The recent issuance of CON8 provides some fascinating insights into the the FASB and IASB think about the economic consequences of their standards.

In 2008, the FASB and IASB wrote the exposure draft of what would become CON8 (“Exposure Draft of Conceptual Framework for Financial Reporting: The Objective of Financial Reporting and Qualitative Characteristics and Constraints of Decision-Useful Financial Reporting Information.”).  That document proposed that the mandate of the Boards is as follows:

The Boards’ mandate is to assist in the efficient functioning of economies and the efficient allocation of resources in capital markets by developing high-quality financial reporting standards. (Para. OB3)

The final version of the Conceptual Framework No. 8 (CON8) did not include this statement, and explicitly rejected expanding the objective of financial reporting to include maintaining financial stability:

OB2. The objective of general purpose financial reporting is to provide financial information about the reporting entity that is useful to existing and potential investors, lenders, and other creditors in making decisions about providing resources to the entity. Those decisions involve buying, selling, or holding equity and debt instruments and providing or settling loans and other forms of credit.

OB10. Other parties, such as regulators and members of the public other than investors, lenders, and other creditors, also may find general purpose financial reports useful. However, those reports are not primarily directed to these other groups.

Why the change?  From the Basis For Conclusions: CON8, BC 1.23-27):

…[S]ome may take the view that the best way to maintain financial stability is to require entities not to report or to delay reporting some changes in asset or liability values.

That requirement almost certainly would result in depriving investors, lenders, and other creditors of information that they need.

The only way to avoid conflicts would be to eliminate or deemphasize the existing objective of providing information to investors, lenders, and other creditors.

The Board concluded that eliminating that objective would be inconsistent with its basic mission, which is to serve the information needs of participants in capital markets.

The Board also noted that providing relevant and faithfully represented financial information can improve users’ confidence in the information and, thus, contribute to promoting financial stability.

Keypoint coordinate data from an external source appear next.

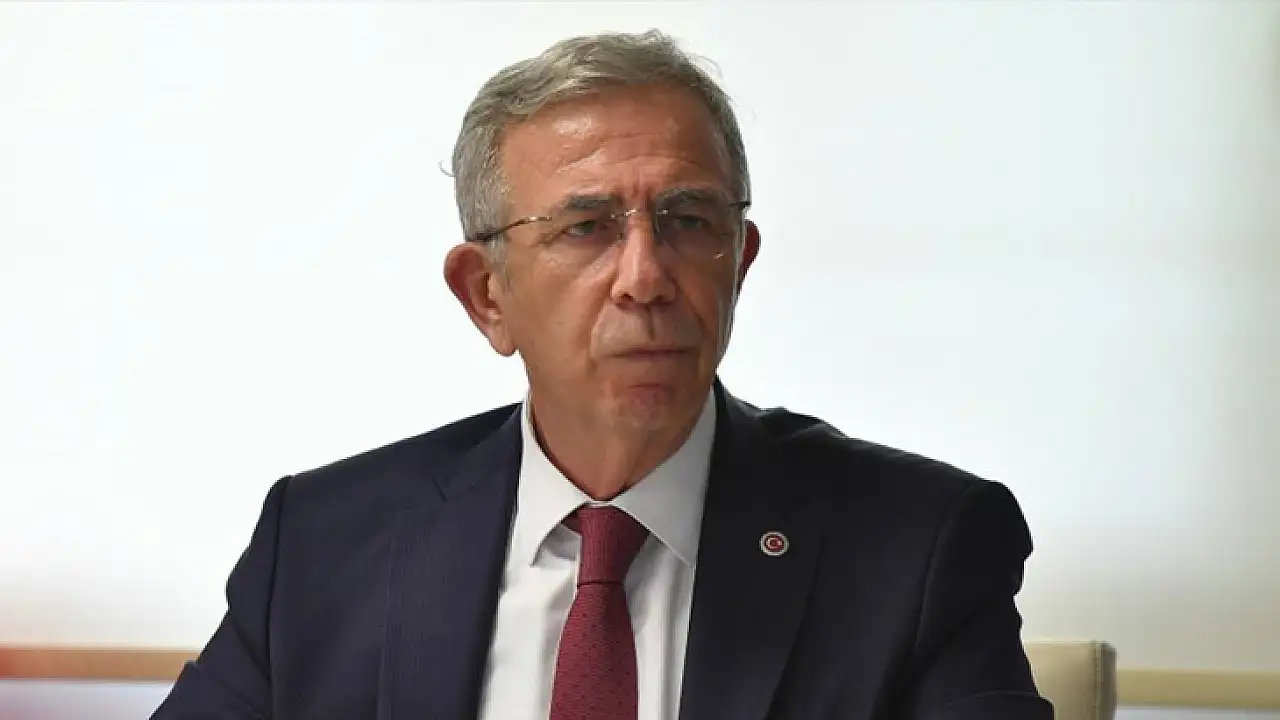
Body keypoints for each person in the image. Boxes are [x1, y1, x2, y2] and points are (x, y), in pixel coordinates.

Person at [152, 29, 1052, 720]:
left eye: (688, 221)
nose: (646, 277)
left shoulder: (916, 549)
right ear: (487, 295)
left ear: (739, 264)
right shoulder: (324, 544)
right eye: (585, 228)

I think we can better understand these tensions if we explicitly define three distinct ways of assessing whether a standard “works”:

  • Conceptual Approach. Reporting standards should result in financial statements that are with a Conceptual Framework that defines the desirable characteristics of financial reports, the nature financial statement elements and the appropriate methods of recognition, measurement and disclosure.
  • Decision-Usefulness Approach. Reporting standards should result in better economic decisions by individual users of financial statements.
  • Economic Consequences Approach. Reporting standards should result in better aggregate outcomes, such as higher rates of economic growth, greater economic stability and more desirable distributions of wealth and income.

These are all normative judgments, but they suggest some interesting positive questions:

  1. Do standards that are conceptually appealing also result in better decisions and economic consequences?
  2. Do better individual decisions also result in favorable economic consequences?
  3. Do favorable economic consequences necessarily reflect more decision-useful or conceptually appropriate standards?

What research addresses these questions?